As an example lets revisit the getTopicmap method from the previous section:

    @GET
    @Path("/{id}")
    @Override
    public Topicmap getTopicmap(@PathParam("id") long topicmapId) {
        ...
    }

Now you know how exactly the JAX-RS implementation extracts the topicmapId parameter value from the HTTP request:

The topicmapId value is extracted from the request's URI path and then converted to a long. Here criterion 1 is satisfied and the conversion is straight-forward.

Parsing the HTTP request body

Until here we talked about how to extract values from the HTTP request's path, the request's query string, or the request headers. This section describes how to feed the HTTP request body into your service methods. Feeding here refers to a) parsing the body's byte stream, b) constructing a Java object from it, and passing that Java object to a particular service method.

JAX-RS can't know how to construct arbitrary application objects from a sole byte stream. That's why JAX-RS comprises a extension facility called Provider Classes. A provider class is responsible to read the request body, parse it, and construct an particular application object from it. It is the duty of the application developer to implement the required provider classes for the application objects.

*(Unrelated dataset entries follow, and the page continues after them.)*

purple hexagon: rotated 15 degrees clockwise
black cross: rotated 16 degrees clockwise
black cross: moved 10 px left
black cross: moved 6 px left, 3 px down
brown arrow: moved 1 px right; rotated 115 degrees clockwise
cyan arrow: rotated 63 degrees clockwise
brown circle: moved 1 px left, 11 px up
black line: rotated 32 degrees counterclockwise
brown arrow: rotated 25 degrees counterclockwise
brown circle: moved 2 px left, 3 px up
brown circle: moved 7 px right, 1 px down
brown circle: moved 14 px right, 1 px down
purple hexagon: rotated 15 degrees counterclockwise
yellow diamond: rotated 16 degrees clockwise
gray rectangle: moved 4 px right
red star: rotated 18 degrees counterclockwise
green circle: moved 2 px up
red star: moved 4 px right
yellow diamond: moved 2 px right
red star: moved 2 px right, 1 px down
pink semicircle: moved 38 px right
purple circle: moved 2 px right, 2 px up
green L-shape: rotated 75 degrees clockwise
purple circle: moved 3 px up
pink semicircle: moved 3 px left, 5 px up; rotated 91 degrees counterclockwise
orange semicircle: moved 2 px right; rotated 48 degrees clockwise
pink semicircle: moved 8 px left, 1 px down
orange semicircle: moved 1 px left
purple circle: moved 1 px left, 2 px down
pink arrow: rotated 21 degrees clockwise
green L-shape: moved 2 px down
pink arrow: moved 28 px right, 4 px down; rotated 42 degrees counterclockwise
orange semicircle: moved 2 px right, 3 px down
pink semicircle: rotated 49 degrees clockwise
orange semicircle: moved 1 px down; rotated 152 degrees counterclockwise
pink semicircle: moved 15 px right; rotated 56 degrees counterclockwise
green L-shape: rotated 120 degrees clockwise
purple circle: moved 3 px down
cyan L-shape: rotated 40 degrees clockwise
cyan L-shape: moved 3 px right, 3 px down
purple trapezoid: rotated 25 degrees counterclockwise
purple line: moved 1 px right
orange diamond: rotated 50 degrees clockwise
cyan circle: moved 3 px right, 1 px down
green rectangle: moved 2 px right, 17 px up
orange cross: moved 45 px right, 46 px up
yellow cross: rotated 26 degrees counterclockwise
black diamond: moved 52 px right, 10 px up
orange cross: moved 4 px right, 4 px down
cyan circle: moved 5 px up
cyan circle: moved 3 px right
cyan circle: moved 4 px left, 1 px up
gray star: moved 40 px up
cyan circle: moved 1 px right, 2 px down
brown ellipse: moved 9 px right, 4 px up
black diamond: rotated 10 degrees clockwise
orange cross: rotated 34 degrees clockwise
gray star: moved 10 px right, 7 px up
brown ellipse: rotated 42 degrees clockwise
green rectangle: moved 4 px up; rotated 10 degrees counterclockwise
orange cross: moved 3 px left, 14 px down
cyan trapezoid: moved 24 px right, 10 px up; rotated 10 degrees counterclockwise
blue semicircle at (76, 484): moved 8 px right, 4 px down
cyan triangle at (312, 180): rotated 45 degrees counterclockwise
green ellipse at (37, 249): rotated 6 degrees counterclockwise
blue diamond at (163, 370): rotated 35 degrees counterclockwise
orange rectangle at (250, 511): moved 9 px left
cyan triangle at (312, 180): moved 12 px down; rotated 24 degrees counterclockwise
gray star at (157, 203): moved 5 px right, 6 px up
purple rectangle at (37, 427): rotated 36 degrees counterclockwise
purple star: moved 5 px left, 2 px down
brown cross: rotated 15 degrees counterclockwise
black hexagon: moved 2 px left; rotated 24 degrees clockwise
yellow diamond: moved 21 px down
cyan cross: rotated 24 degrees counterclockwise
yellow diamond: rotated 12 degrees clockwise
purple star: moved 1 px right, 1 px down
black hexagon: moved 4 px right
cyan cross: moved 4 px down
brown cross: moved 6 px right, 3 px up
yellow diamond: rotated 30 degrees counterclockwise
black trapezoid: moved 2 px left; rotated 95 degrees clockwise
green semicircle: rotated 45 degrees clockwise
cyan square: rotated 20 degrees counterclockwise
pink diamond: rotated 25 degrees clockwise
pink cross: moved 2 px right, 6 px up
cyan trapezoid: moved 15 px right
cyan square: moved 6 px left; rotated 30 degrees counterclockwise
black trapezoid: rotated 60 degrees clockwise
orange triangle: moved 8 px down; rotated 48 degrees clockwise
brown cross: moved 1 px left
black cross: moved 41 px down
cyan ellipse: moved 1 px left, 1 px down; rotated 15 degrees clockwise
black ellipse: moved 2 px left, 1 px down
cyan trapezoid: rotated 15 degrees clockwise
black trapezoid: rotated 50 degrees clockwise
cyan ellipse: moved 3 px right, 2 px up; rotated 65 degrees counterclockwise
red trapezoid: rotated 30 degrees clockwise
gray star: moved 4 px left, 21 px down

A service method that want to receive the constructed application object must have a dedicated parameter called (in JAX-RS speak) the Entity Parameter. The entity parameter stands for the entity that is represented in the request body. Unlike the other service method parameters the entity parameter has no annotation. A service method can have one entity parameter at most (a HTTP request has one body).

To feed the HTTP request body into a service method you must:

  • Add an entity parameter to the service method. That is a parameter without any annotation.
  • Implement a provider class for the type of the entity parameter, resp. make sure such a provider class already exists (as part of the DeepaMehta Core or one of the installed DeepaMehta plugins).